Springboard, who measure our performance as a city against all others (4,500 other high streets they do say), can see that this cut-price bonanza means the nation’s physical shopping streets seriously lose out every time. Black Friday drives people online, cutting footfall by 3.7% on the day Springboard says, and by 2.7% over the whole weekend. The online spend over the fortnight is a staggering £10bn.
But maybe the fightback is beginning.
City centre shops and shopping are not dead and are not going to disappear altogether anyway. It’s all a bit like the book a few years ago, doomed by the appearance of the Kindle only to bounce back when Waterstones was bought by an independent bookseller and got their act together. Coexistence is possible.
The number of online Black Friday transactions is slowing. For whatever reason sales fell by 5% compared with last year. Maybe shoppers are getting tired of it? Some retailers certainly are and it’s of zero use to our independents.
Household incomes are still tight, many credit cards have been maxed out just like in 2007, and payday this year came after the event. Shoppers are also getting wise to the fact that the heavy discounting doesn’t actually mean bargains. Which? reported this week that almost 9 out of 10 Black Friday items sold last year could have been got for cheaper at other times.
And even the big retailers are finding Black Friday counter-productive, forcing them to slash prices right at the start of the Xmas spending spree when many make the majority of their annual profit.

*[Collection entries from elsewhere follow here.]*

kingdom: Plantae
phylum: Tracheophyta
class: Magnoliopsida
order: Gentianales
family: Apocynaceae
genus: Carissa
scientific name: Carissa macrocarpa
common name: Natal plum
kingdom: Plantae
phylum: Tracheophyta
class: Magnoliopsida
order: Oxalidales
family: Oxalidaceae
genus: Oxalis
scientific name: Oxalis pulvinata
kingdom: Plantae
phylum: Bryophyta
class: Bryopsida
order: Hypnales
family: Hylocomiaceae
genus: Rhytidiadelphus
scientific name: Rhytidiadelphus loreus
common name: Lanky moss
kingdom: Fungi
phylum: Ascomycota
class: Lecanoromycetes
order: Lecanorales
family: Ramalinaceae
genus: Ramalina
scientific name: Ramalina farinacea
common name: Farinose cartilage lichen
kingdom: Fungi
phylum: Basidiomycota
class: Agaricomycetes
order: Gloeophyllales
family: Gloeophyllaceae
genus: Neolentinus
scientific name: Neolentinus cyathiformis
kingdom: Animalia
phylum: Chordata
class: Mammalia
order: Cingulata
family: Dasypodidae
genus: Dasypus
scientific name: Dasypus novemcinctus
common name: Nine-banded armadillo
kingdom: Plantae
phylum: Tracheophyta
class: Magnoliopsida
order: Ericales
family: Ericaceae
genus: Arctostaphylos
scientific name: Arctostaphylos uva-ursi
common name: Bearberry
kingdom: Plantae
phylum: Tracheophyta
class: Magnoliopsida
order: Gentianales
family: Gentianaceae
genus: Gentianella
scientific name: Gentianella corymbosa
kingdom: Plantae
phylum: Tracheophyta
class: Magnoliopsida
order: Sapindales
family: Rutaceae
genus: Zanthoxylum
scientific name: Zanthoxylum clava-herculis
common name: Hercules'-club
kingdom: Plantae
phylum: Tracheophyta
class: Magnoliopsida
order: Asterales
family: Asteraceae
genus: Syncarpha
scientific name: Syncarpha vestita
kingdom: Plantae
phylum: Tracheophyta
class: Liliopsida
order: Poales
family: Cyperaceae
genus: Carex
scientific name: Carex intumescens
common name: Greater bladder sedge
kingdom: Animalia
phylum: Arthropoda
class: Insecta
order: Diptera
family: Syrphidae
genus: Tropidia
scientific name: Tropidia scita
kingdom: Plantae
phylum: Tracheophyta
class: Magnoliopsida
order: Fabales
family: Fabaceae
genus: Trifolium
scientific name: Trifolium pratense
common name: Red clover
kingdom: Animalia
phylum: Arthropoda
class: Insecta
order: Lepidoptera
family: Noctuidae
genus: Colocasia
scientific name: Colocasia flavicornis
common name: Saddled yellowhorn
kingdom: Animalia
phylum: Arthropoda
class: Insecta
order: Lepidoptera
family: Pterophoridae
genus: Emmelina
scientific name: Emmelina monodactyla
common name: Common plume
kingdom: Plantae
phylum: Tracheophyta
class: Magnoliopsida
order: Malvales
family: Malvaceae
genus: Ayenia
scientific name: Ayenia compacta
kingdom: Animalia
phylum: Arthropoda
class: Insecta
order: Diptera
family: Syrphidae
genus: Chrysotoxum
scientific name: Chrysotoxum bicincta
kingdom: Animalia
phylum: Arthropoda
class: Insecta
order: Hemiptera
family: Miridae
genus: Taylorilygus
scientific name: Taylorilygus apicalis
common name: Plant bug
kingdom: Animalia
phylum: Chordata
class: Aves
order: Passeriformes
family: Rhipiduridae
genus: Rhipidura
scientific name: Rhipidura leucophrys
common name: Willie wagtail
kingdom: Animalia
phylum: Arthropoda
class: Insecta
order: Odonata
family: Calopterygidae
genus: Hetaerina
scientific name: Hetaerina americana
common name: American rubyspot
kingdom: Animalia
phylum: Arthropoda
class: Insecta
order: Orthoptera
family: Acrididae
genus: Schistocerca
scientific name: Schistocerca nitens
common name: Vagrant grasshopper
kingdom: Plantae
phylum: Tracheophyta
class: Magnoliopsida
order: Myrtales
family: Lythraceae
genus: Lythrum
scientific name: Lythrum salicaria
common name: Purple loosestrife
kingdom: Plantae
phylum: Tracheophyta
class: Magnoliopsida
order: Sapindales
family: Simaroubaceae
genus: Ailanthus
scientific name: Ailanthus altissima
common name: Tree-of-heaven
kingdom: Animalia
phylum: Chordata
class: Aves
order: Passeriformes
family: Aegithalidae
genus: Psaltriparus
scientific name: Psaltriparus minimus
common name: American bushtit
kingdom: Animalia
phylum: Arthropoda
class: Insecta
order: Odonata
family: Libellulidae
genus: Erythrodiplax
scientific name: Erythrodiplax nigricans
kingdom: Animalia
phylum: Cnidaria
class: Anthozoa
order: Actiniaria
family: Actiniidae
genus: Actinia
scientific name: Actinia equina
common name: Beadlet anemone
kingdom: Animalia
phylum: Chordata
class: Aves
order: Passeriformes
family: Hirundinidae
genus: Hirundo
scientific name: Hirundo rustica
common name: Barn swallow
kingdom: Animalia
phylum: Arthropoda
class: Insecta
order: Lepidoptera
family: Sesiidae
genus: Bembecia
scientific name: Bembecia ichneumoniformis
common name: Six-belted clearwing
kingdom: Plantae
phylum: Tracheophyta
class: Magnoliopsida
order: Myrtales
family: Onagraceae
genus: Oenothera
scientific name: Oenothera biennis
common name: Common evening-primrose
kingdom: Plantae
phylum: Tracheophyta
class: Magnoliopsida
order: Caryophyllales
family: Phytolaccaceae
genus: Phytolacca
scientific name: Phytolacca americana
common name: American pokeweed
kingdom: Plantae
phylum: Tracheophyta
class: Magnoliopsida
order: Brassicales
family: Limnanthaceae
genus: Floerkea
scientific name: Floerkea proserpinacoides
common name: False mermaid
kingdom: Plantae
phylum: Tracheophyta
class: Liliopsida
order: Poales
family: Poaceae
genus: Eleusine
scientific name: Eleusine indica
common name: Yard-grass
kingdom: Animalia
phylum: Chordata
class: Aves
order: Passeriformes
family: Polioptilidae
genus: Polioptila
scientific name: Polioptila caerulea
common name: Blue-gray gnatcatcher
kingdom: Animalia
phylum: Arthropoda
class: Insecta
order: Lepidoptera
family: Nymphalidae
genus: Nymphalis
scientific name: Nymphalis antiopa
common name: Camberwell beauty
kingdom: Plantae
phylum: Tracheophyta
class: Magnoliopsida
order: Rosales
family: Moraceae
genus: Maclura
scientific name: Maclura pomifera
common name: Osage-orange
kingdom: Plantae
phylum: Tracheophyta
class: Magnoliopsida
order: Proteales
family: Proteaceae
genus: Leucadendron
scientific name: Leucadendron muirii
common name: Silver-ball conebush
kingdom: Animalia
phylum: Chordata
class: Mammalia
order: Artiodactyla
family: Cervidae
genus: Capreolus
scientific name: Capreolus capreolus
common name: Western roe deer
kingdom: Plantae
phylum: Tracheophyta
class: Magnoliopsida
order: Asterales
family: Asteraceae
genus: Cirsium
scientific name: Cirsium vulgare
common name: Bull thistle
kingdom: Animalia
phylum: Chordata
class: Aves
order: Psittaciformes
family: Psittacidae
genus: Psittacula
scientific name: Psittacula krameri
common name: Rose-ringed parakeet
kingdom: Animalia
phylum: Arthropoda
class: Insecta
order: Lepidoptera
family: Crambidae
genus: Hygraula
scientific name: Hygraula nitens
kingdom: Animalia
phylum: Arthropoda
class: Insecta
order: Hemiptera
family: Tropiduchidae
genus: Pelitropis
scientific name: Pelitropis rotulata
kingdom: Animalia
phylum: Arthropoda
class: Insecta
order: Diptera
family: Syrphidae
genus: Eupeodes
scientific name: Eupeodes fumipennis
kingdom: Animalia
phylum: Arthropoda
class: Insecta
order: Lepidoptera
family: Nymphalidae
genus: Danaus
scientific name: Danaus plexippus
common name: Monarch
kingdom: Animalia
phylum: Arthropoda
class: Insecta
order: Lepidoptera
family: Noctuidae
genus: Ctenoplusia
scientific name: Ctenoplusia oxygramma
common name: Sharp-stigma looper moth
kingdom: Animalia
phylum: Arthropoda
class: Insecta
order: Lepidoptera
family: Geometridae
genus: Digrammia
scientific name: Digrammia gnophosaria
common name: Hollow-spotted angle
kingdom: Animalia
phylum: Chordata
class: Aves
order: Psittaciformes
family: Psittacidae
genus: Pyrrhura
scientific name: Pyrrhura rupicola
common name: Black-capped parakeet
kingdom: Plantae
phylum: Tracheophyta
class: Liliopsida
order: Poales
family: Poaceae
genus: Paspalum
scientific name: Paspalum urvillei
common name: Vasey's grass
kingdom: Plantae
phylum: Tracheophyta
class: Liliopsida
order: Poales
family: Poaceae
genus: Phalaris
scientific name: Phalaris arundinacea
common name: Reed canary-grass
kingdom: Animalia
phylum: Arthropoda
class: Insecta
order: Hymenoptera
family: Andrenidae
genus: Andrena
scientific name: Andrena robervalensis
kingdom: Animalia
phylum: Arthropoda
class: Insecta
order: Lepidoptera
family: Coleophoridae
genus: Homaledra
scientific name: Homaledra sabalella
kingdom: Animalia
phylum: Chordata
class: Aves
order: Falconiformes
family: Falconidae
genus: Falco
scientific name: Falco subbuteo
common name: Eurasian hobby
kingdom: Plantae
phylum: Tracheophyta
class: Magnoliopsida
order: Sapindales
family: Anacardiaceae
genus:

We’ve seen from our own footfall figures here in Chi that bringing Christmas spending forwards like that creates a whirl of spending too early on, which then depresses all further spending for every local shop owner or manager until the final mad week before Christmas.
These changes are being driven by consumers. If you’re one of those who want to keep Chichester open, tune in now to our Christmas Spirit radio station or buy a Chichester Gift Card . Our advice is always “Be Smart and Shop Local” but I might add to that: “Stay savvy and do it all year round”, if you want to pay a reasonable price, get personal service and help us keep this city open for business well into 2019. Happy New Year anyone?